Stored data entries
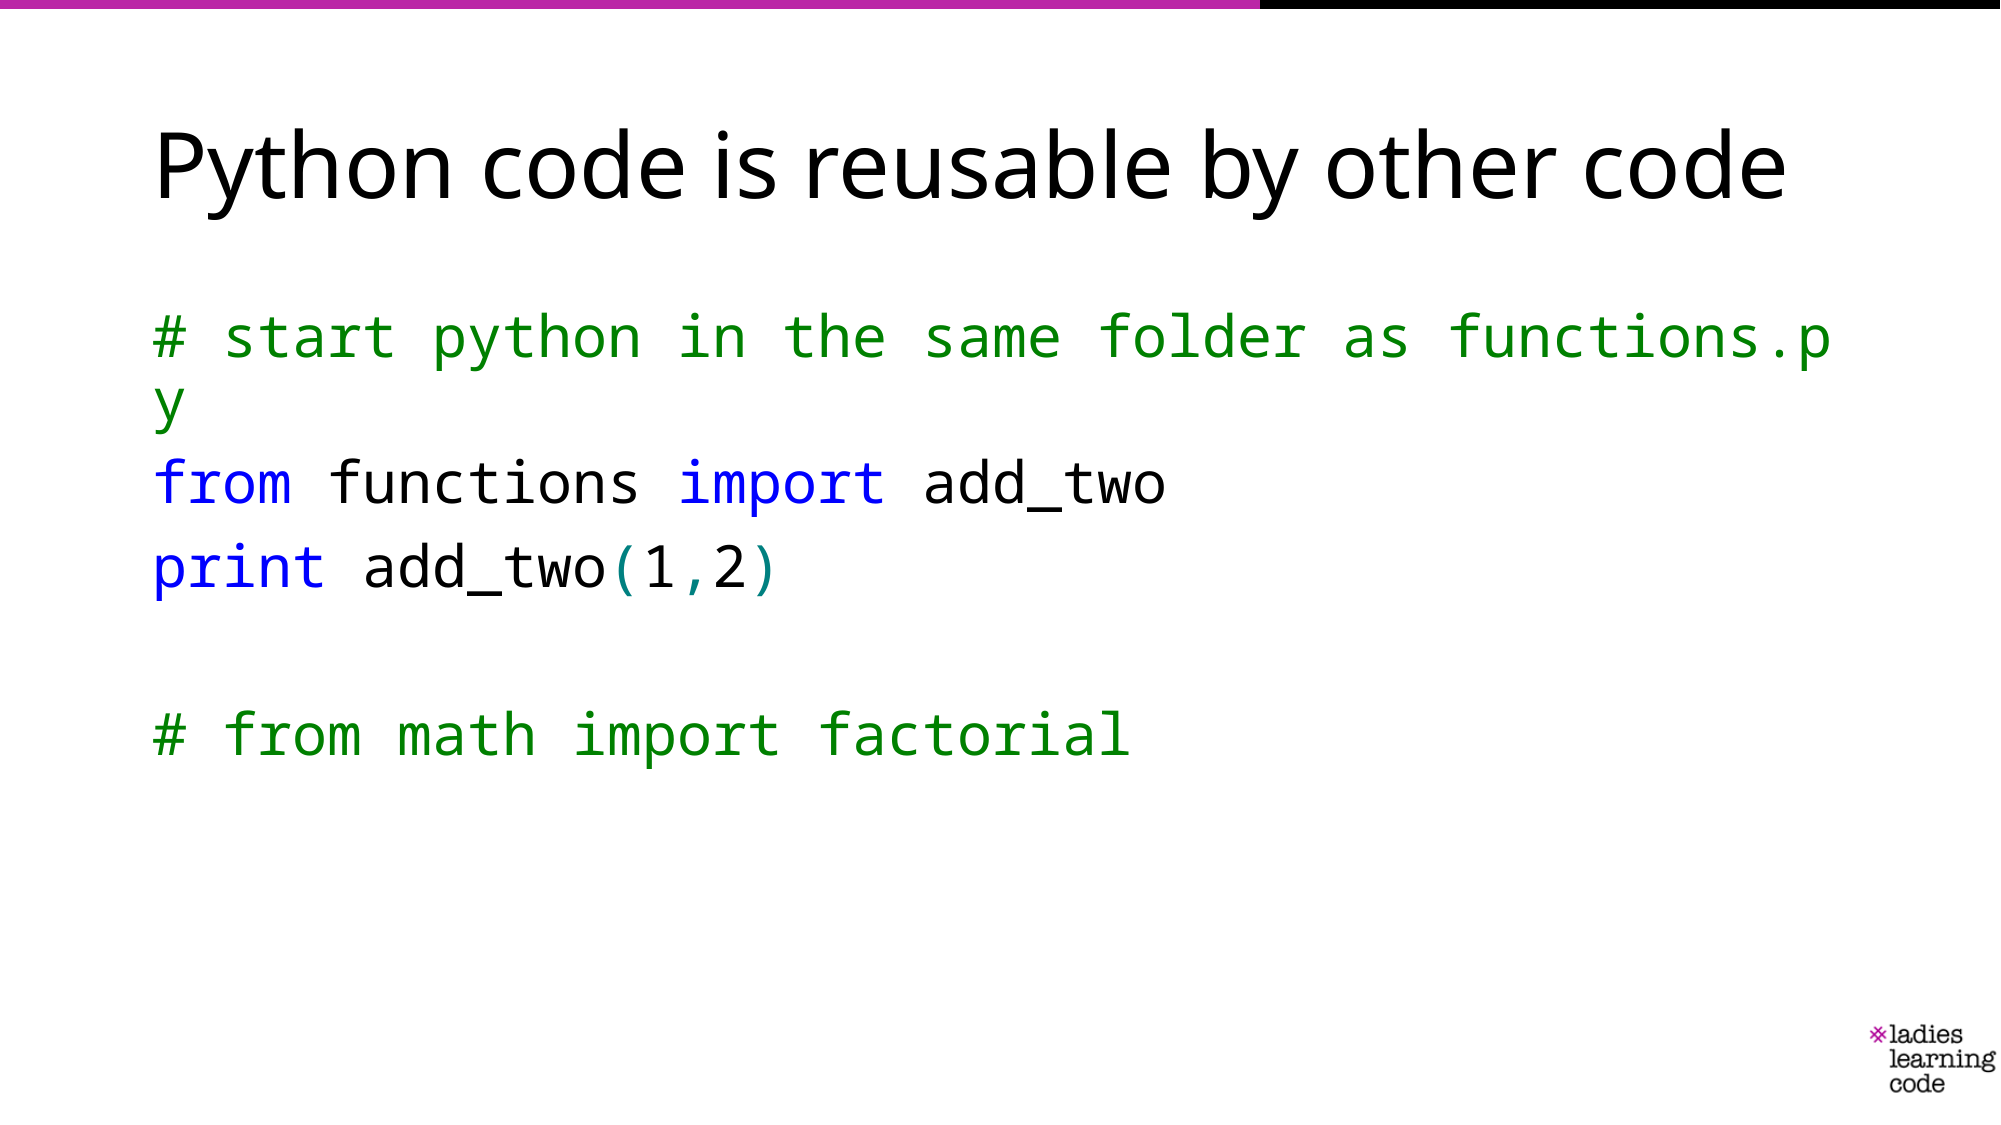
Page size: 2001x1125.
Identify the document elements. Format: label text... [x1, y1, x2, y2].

picture [1865, 990, 2000, 1125]
title Python code is reusable by other code [137, 59, 1863, 278]
list # start python in the same folder as functions.py from functions import add_two print add_two(1,2) # from math import factorial [137, 299, 1863, 1014]
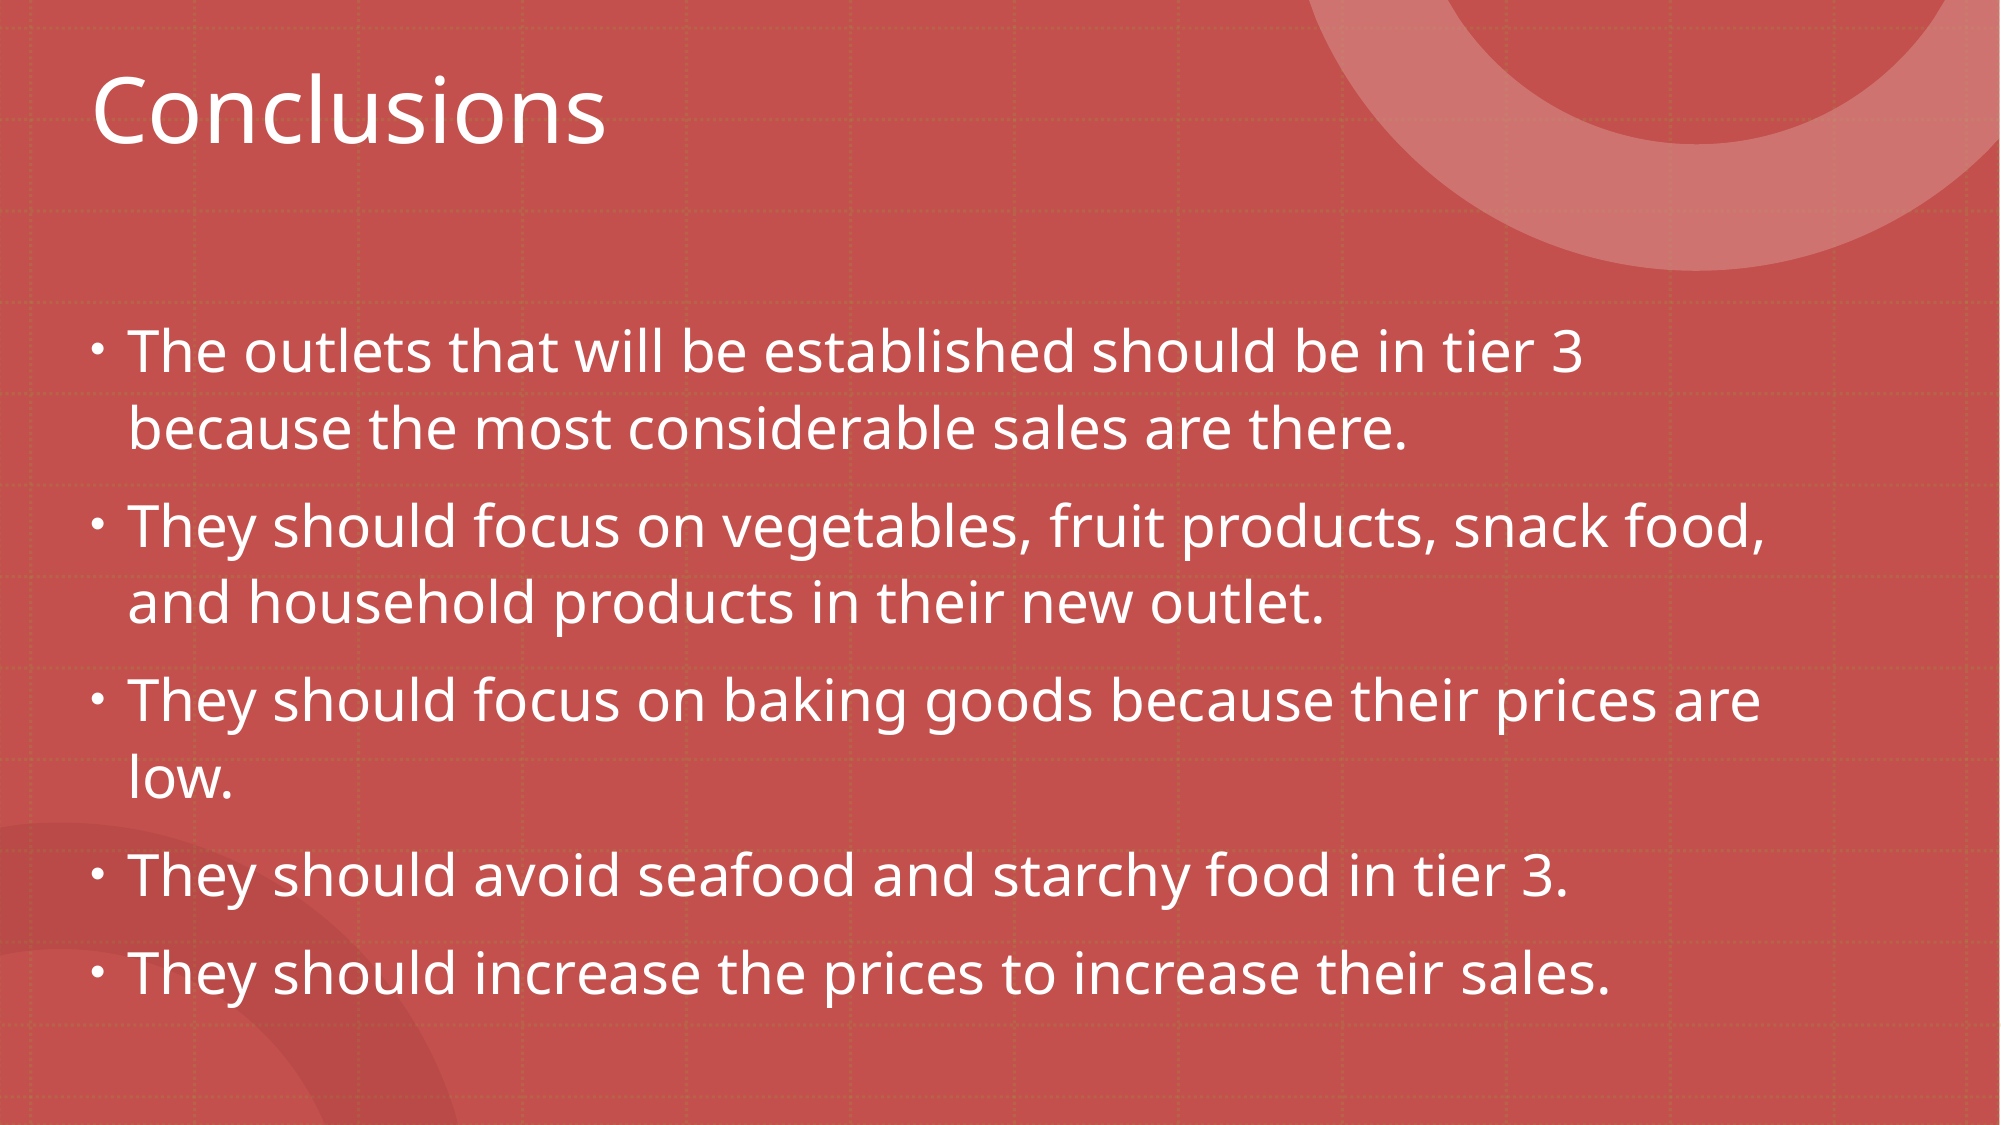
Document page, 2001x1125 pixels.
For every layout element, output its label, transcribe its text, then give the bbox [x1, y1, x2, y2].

list The outlets that will be established should be in tier 3 because the most considerable sales are there. They should focus on vegetables, fruit products, snack food, and household products in their new outlet. They should focus on baking goods because their prices are low. They should avoid seafood and starchy food in tier 3. They should increase the prices to increase their sales. [75, 299, 1834, 1014]
title Conclusions [75, 59, 1834, 278]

Exercise prompt —
An exact copy of all the lines above is required, with the pictures removed.

Problem solution —
Page size: 2001x1125.
Identify the document elements. Format: label text... [x1, y1, x2, y2].

picture [1865, 990, 2000, 1125]
title Python code is reusable by other code [137, 59, 1863, 278]
list # start python in the same folder as functions.py from functions import add_two print add_two(1,2) # from math import factorial [137, 299, 1863, 1014]
Document page, 2001x1125 pixels.
For every layout element, output its label, transcribe its text, then give the bbox [x1, y1, x2, y2].

list The outlets that will be established should be in tier 3 because the most considerable sales are there. They should focus on vegetables, fruit products, snack food, and household products in their new outlet. They should focus on baking goods because their prices are low. They should avoid seafood and starchy food in tier 3. They should increase the prices to increase their sales. [75, 299, 1834, 1014]
title Conclusions [75, 59, 1834, 278]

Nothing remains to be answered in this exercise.